One application of such maps is a projection onto a coordinate basis. To write a vector $a$ as a linear combination of basis vectors $e_1, e_2, \ldots$, one computes the vectors $e^1, e^2, \ldots$ such that $e^1$ is orthogonal to $e_2, e_3, \ldots$ and so on. Then the map $a \mapsto a \cdot e^1$ gives us the correct coefficient: $a = (a \cdot e^1) e_1 + (a \cdot e^2) e_2 \ldots$. Again, that map is an element of the dual space.

Now, given our map $\omega$ above, what happens if we feed in $T(a)$, where $T$ is some linear operator that maps vectors to vectors?

We would get something like

$$(\omega \circ T)(a) = w \cdot T(a)$$

Is there another element $\chi$ of the dual space--remember, that's a map--that has the simpler form

$$\chi(a) = x \cdot a = w \cdot T(a)$$

for some vector $x$? Yes, there is: a common definition of the transpose in a metric space is merely that $w \cdot T(a) = T^\dagger(w) \cdot a$. Then we would get

$$\chi(a) = T^\dagger(w) \cdot a$$

And we could say that $\chi$ itself is just the result of some linear transformtion on $\omega$. That is, let $T^*$ denote some analogous linear operator on the dual space, and we get

$$\chi = T^*(\omega)$$

I've used two different notations for transpose here--$T^*$ for the transpose whose domain is elements of the dual space, and $T^\dagger$ for the transpose whose domain is elements of the base vector space. Just based on what their inputs are, you should be convinced that these must be different concepts, but they are very closely related, and in a metric space, it would be easy and common to work with only the one that's more convenient. It's actually rather redundant to keep the distinction between dual vectors and ordinary vectors.

That's no longer true when you get to more general, nonmetric spaces, in which the dual vectors no longer correspond canonically to any particular ordinary vectors.
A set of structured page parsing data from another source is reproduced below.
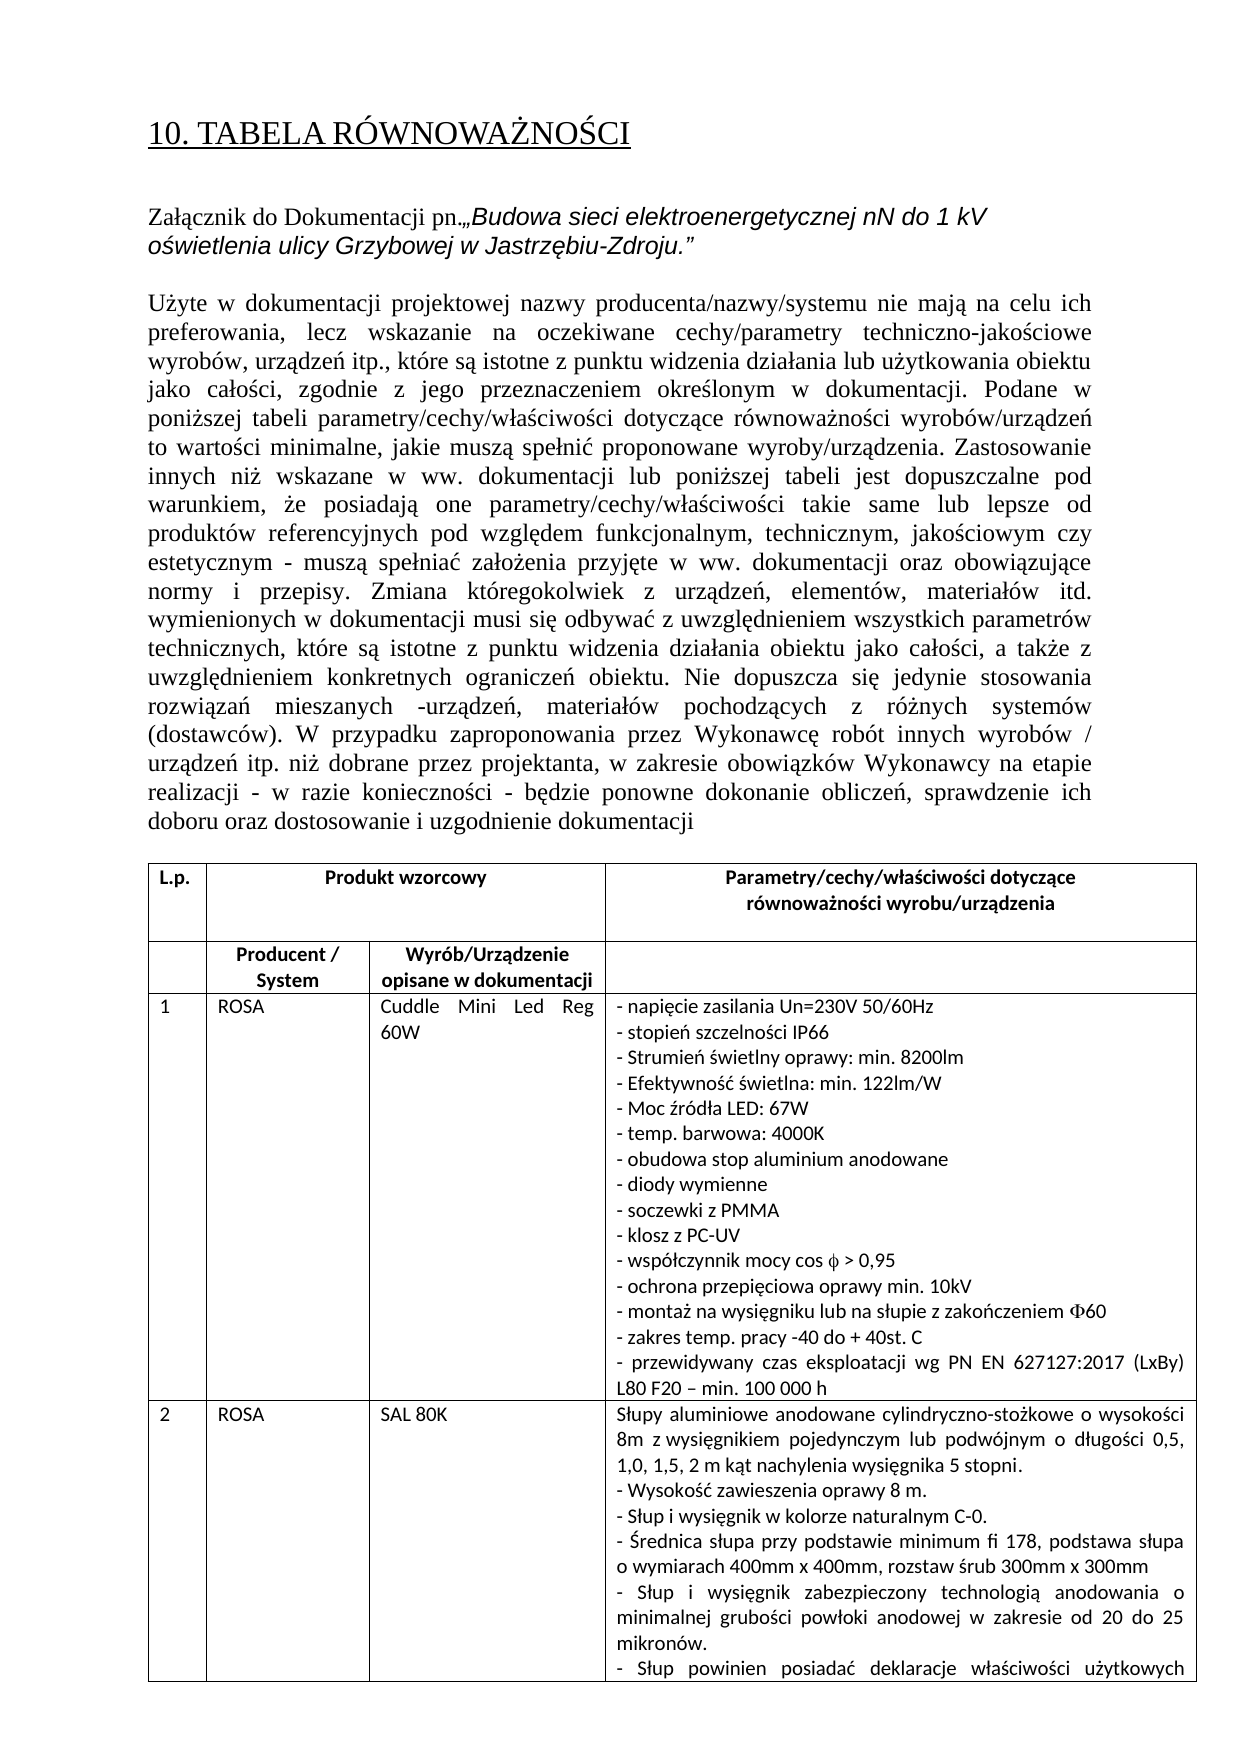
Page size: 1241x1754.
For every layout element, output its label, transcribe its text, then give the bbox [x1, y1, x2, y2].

table_cell ROSA [207, 1401, 369, 1681]
table_cell - napięcie zasilania Un=230V 50/60Hz - stopień szczelności IP66 - Strumień świetlny oprawy: min. 8200lm - Efektywność świetlna: min. 122lm/W - Moc źródła LED: 67W - temp. barwowa: 4000K - obudowa stop aluminium anodowane - diody wymienne - soczewki z PMMA - klosz z PC-UV - współczynnik mocy cos f > 0,95 - ochrona przepięciowa oprawy min. 10kV - montaż na wysięgniku lub na słupie z zakończeniem F60 - zakres temp. pracy -40 do + 40st. C - przewidywany czas eksploatacji wg PN EN 627127:2017 (LxBy) L80 F20 – min. 100 000 h [606, 994, 1196, 1400]
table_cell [606, 1401, 1196, 1681]
text Użyte w dokumentacji projektowej nazwy producenta/nazwy/systemu nie mają na celu ich preferowania, lecz wskazanie na oczekiwane cechy/parametry techniczno-jakościowe wyrobów, urządzeń itp., które są istotne z punktu widzenia działania lub użytkowania obiektu jako całości, zgodnie z jego przeznaczeniem określonym w dokumentacji. Podane w poniższej tabeli parametry/cechy/właściwości dotyczące równoważności wyrobów/urządzeń to wartości minimalne, jakie muszą spełnić proponowane wyroby/urządzenia. Zastosowanie innych niż wskazane w ww. dokumentacji lub poniższej tabeli jest dopuszczalne pod warunkiem, że posiadają one parametry/cechy/właściwości takie same lub lepsze od produktów referencyjnych pod względem funkcjonalnym, technicznym, jakościowym czy estetycznym - muszą spełniać założenia przyjęte w ww. dokumentacji oraz obowiązujące normy i przepisy. Zmiana któregokolwiek z urządzeń, elementów, materiałów itd. wymienionych w dokumentacji musi się odbywać z uwzględnieniem wszystkich parametrów technicznych, które są istotne z punktu widzenia działania obiektu jako całości, a także z uwzględnieniem konkretnych ograniczeń obiektu. Nie dopuszcza się jedynie stosowania rozwiązań mieszanych -urządzeń, materiałów pochodzących z różnych systemów (dostawców). W przypadku zaproponowania przez Wykonawcę robót innych wyrobów / urządzeń itp. niż dobrane przez projektanta, w zakresie obowiązków Wykonawcy na etapie realizacji - w razie konieczności - będzie ponowne dokonanie obliczeń, sprawdzenie ich doboru oraz dostosowanie i uzgodnienie dokumentacji [148, 288, 1093, 834]
table_cell [606, 942, 1196, 992]
subtitle 10. TABELA RÓWNOWAŻNOŚCI [148, 114, 1140, 152]
table_cell Producent / System [207, 942, 369, 992]
table_cell Cuddle Mini Led Reg 60W [370, 994, 605, 1400]
table_cell 1 [149, 994, 206, 1400]
table_cell SAL 80K [370, 1401, 605, 1681]
text Załącznik do Dokumentacji pn.„Budowa sieci elektroenergetycznej nN do 1 kV oświetlenia ulicy Grzybowej w Jastrzębiu-Zdroju.” [148, 202, 1093, 259]
table_header Produkt wzorcowy [207, 864, 605, 941]
table_cell ROSA [207, 994, 369, 1400]
table_header Parametry/cechy/właściwości dotyczące równoważności wyrobu/urządzenia [606, 864, 1196, 941]
table_cell Wyrób/Urządzenie opisane w dokumentacji [370, 942, 605, 992]
table_cell 2 [149, 1401, 206, 1681]
table_cell [149, 942, 206, 992]
table_header L.p. [149, 864, 206, 941]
Thus, you can't write the maps that are elements of dual space in terms of dot products without a metric, but the maps themselves can still exist.

Answer 5

The dual space contains linear functionals used to get numeric description of the vectors, most importantly, the one-forms $\beta^i$ reading off the coordinates of a vector in a chosen basis $\{a_i\}$: $\beta^i(v)=v^i$.

The set $\{\beta^i\}$ form the dual basis and any linear functional $\omega$ can be expressed as a sum $\omega_i\beta^i$. Thus, $\omega(v)=\omega_iv^i=wv$, where we reuse the symbols to also denote their coordinate representations: row-vector $\omega$ and column-vector $v$, their matrix product then being just $\omega v$.

Now, let $v=f(u)$ or in matrix form $v=Au$. We define map transpose $f^*$ as a "pull-back" of any $\omega$ by means of map composition, $f^*\omega=\omega\circ f$, or in matrix notation:

$$\omega v=\omega(Au)=(\omega A)u.$$

Where is the expected $A^T$? A quote from wikipedia: "as $f$ is represented by $A$ acting on the left on column vectors, $f^*$ is represented by the same matrix acting on the right on row vectors." However, if there is an inner product which identifies the space of column vectors with the dual space of row vectors, then we would be writing (again abusing the same symbol $\omega$ now to denote the double-dual column-vector),

$$\omega^T v=\omega^T(Au)=(\omega^T A)u=(A^T\omega)^Tu,$$ -- a familiar definition of map transpose through inner product. I hope @Marc van Leeuwen approves it that I didn't start from inner product but finished with it instead.